◆ TASK OBJECTIVE: Find the line containing "right knee: (1405, 762)" in the data below and repeat it, along with all later lines, exactly through the last one.

◆ SUPPLIED RECORDS:
+ + +
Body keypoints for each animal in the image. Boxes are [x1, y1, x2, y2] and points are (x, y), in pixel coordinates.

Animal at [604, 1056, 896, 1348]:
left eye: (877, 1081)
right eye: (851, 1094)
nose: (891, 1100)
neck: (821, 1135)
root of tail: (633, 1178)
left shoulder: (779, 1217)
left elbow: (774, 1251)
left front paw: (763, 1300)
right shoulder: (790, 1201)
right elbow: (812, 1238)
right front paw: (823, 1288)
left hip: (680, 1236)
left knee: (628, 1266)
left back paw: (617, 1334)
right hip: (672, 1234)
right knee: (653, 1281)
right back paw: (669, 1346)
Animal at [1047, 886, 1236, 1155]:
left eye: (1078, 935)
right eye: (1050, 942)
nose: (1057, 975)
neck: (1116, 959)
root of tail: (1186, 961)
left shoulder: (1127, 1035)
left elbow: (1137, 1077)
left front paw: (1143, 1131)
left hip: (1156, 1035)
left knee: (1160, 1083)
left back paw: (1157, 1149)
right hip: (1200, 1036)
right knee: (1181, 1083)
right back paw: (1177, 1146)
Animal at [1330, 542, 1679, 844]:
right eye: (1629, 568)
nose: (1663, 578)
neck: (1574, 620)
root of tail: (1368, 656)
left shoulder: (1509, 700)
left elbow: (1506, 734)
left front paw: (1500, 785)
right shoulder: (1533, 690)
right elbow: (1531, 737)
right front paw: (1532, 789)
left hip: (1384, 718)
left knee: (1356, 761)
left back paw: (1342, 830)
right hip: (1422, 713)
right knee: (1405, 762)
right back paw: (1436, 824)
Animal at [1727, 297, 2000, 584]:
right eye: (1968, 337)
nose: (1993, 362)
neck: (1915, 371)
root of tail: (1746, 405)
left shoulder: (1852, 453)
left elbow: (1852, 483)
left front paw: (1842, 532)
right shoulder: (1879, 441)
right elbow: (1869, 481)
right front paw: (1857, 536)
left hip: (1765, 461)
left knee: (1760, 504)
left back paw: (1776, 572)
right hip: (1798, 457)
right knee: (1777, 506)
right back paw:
+ + +
◆ EXERCISE RESULT:
right knee: (1405, 762)
right back paw: (1436, 824)
Animal at [1727, 297, 2000, 584]:
right eye: (1968, 337)
nose: (1993, 362)
neck: (1915, 371)
root of tail: (1746, 405)
left shoulder: (1852, 453)
left elbow: (1852, 483)
left front paw: (1842, 532)
right shoulder: (1879, 441)
right elbow: (1869, 481)
right front paw: (1857, 536)
left hip: (1765, 461)
left knee: (1760, 504)
left back paw: (1776, 572)
right hip: (1798, 457)
right knee: (1777, 506)
right back paw:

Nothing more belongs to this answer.